Karena itulah, di samping mekanisme pasar, Islam menyediakan mekanisme kedua: mekanisme nonpasar, yakni sebuah mekanisme yang tidak dihasilkan dari transaksi pertukaran barang dan jasa. Barang dan jasa mengalir dari satu pihak kepada pihak lain tanpa meminta timbal balik. Mekanisme bisa diterapkan kepada orang-orang lemah, miskin, dan kekurangan. Dengan mekanisme tersebut, mereka diharapkan bisa memenuhi kebutuhan hidupnya. Bahkan lebih dari itu, mereka dapat bangkit untuk kembali berkompetisi dalam mekanisme pasar dengan modal dari mekanisme nonpasar itu.
Dalam Islam cukup banyak aliran barang dan jasa yang tidak melalui mekanisme pasar. Di antaranya adalah zakat. Islam mewajibkan orang kaya membayar zakat. Harta itu kemudian disalurkan kepada delapan golongan, yang sebagian besarnya adalah orang-orang miskin dan membutuhkan pertolongan. Sebagai sebuah kewajiban, pembayaran zakat tidak harus menanti kesadaran orang-perorang. Negara juga harus proaktif mengambilnya dari kaum Muslim (QS at-Taubah [9]: 103), sebagaimana yang dilakukan Khalifah Abu Bakar. Orang yang menolak untuk membayar zakat beliau perangi hingga menyerahkan zakatnya.
Selain zakat, ada juga infak dan sedekah yang disunnahkan. Semua jenis pemberian itu dilakukan tanpa mengharap pengembalian. Demikian pula hibah, hadiah, dan wasiat; termasuk pula pembagian harta waris. Negara juga bisa memberikan tanah kepada warganya. Dalam fikih, kebijakan itu dikenal dengan iqtha’. Dengan adanya dua mekanisme itulah Islam dapat menjamin terpenuhinya kebutuhan primer setiap warganya. Jelas bahwa Islam telah membuat aturan yang sempurna untuk mengatasi segala macam masalah bahkan masalah mekanisme pasar.

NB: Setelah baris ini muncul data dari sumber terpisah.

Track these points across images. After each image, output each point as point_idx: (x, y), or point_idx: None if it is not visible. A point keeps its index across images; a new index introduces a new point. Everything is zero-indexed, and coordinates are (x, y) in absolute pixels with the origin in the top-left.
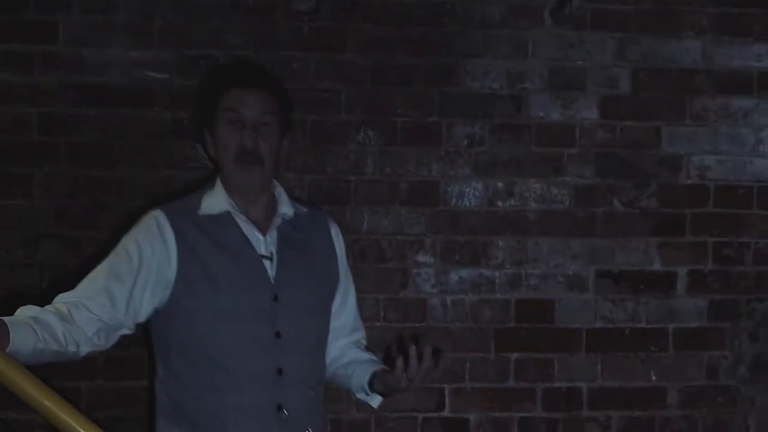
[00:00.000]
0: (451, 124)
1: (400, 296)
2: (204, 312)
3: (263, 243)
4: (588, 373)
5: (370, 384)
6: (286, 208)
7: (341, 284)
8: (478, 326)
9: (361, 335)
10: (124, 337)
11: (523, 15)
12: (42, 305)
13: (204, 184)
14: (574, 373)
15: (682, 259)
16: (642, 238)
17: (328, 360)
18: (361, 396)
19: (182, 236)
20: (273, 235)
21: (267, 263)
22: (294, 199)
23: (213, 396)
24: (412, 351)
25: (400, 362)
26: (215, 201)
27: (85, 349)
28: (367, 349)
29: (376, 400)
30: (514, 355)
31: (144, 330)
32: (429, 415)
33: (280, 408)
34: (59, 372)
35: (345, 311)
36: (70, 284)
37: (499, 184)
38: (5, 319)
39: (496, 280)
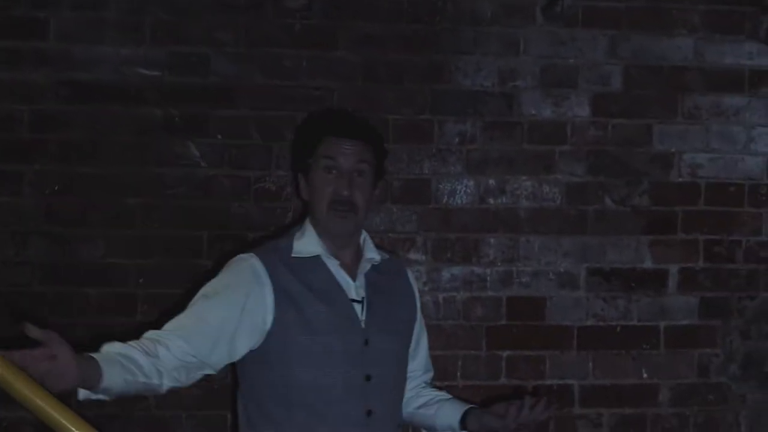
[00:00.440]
0: (442, 122)
1: None
2: (298, 355)
3: (353, 287)
4: (579, 371)
5: (462, 423)
6: (372, 254)
7: (417, 327)
8: (469, 324)
9: (431, 375)
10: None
11: (515, 12)
12: (32, 303)
13: (292, 227)
14: (565, 371)
15: (674, 257)
16: (633, 235)
17: (404, 401)
18: None
19: (277, 281)
20: (361, 279)
21: (357, 307)
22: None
23: None
24: (527, 401)
25: (513, 410)
26: (307, 244)
27: (167, 383)
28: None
29: None
30: (506, 353)
31: (230, 368)
32: None
33: None
34: None
35: (419, 353)
36: (61, 281)
37: (491, 182)
38: (95, 356)
39: (488, 278)
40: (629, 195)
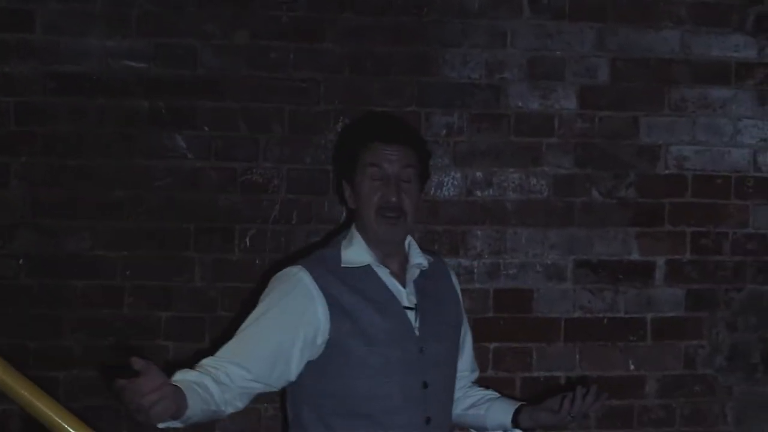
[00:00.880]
0: (429, 114)
1: None
2: (356, 366)
3: (405, 295)
4: (566, 363)
5: (515, 421)
6: (420, 259)
7: (463, 328)
8: None
9: (477, 375)
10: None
11: (502, 5)
12: (19, 295)
13: (338, 235)
14: (552, 363)
15: (660, 249)
16: (620, 227)
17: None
18: None
19: (329, 293)
20: (411, 286)
21: (411, 315)
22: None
23: None
24: (579, 391)
25: (566, 403)
26: (356, 253)
27: (230, 410)
28: None
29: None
30: (493, 345)
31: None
32: None
33: None
34: (36, 362)
35: (465, 353)
36: (47, 273)
37: (478, 174)
38: (178, 384)
39: (475, 270)
40: (616, 187)
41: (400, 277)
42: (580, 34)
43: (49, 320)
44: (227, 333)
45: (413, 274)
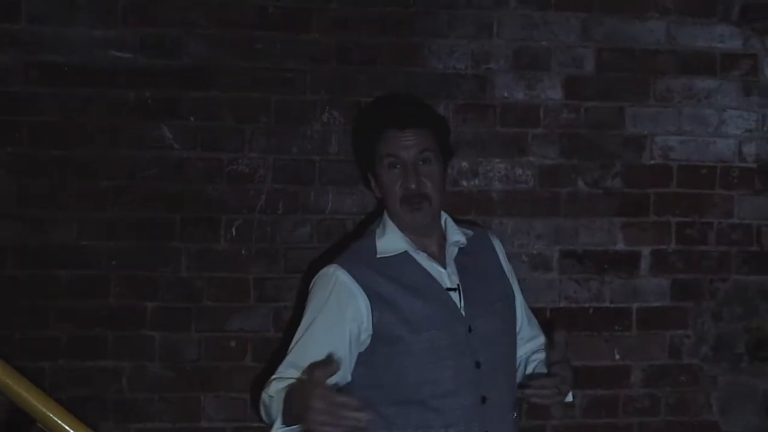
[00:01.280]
0: None
1: None
2: (404, 355)
3: (446, 276)
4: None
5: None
6: (457, 236)
7: (516, 298)
8: None
9: (540, 342)
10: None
11: None
12: (5, 286)
13: (371, 225)
14: None
15: (646, 239)
16: (606, 218)
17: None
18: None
19: (368, 287)
20: (452, 265)
21: (454, 295)
22: (456, 222)
23: None
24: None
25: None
26: (390, 242)
27: None
28: None
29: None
30: None
31: None
32: None
33: None
34: (22, 352)
35: (525, 320)
36: (33, 264)
37: (464, 164)
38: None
39: None
40: (602, 177)
41: (440, 257)
42: (566, 24)
43: (35, 310)
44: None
45: (452, 252)
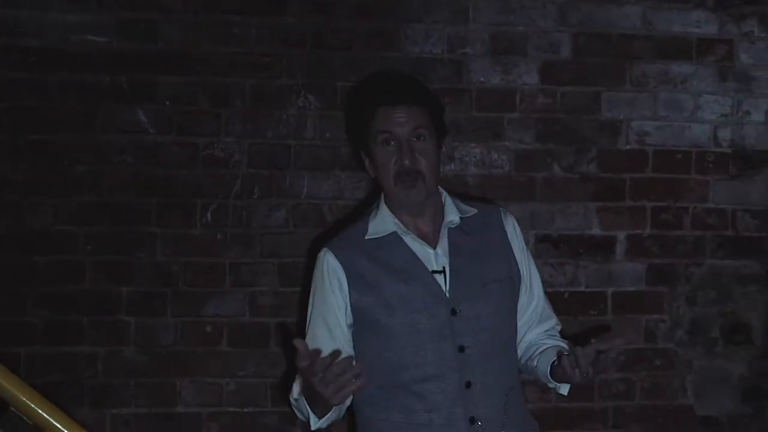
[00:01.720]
0: None
1: None
2: (384, 338)
3: (434, 257)
4: None
5: (553, 375)
6: (451, 216)
7: (524, 280)
8: None
9: (551, 324)
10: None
11: None
12: None
13: (371, 206)
14: None
15: (621, 224)
16: (581, 202)
17: (519, 355)
18: (552, 386)
19: (351, 268)
20: (444, 246)
21: (440, 278)
22: (465, 200)
23: (406, 416)
24: (579, 351)
25: (566, 362)
26: (380, 223)
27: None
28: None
29: (564, 388)
30: None
31: None
32: None
33: (473, 420)
34: None
35: (531, 305)
36: (9, 249)
37: None
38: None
39: None
40: (577, 162)
41: (432, 238)
42: (543, 9)
43: (11, 296)
44: (189, 307)
45: (445, 233)
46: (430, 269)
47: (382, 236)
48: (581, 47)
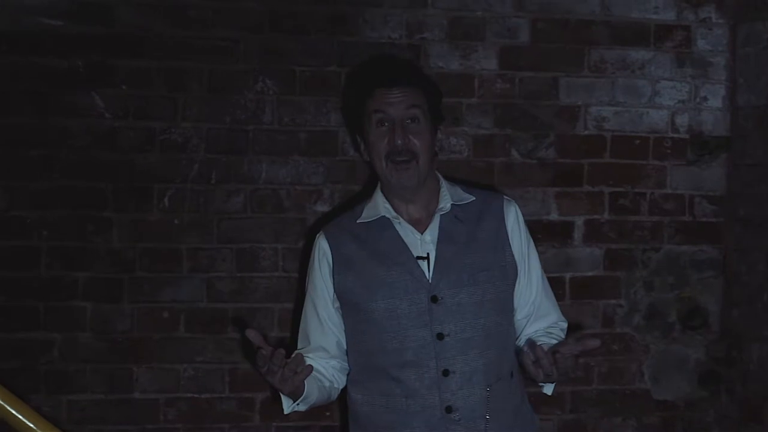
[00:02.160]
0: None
1: (299, 246)
2: (364, 322)
3: (420, 243)
4: None
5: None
6: (443, 202)
7: (521, 271)
8: None
9: (552, 320)
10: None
11: None
12: None
13: (371, 191)
14: None
15: (579, 209)
16: (540, 188)
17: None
18: (541, 384)
19: (339, 251)
20: (433, 233)
21: (424, 264)
22: (470, 188)
23: (386, 400)
24: (540, 352)
25: (524, 360)
26: (373, 207)
27: (336, 385)
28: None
29: (548, 388)
30: None
31: None
32: None
33: (450, 410)
34: None
35: (531, 298)
36: None
37: None
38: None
39: None
40: (536, 147)
41: (423, 223)
42: None
43: None
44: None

Masalah kenaikan harga pada setiap momen hari besar tidak hanya hari besar umat muslim tapi juga umat yang lain tidak bisa dihindari karena sistem demokrasi kapitalis yang dianut oleh pemerintah. Pemerintah tidak akan bisa melindungi rakyat karena selalu kalah dengan para pemegang modal sebagai pengendali ekonomi.
Umat butuh solusi yang tepat untuk mangatasi masalah ini dengan menerapkan sistem Islam yang aturannya berasal dari Allah SWT yang maha sempurna.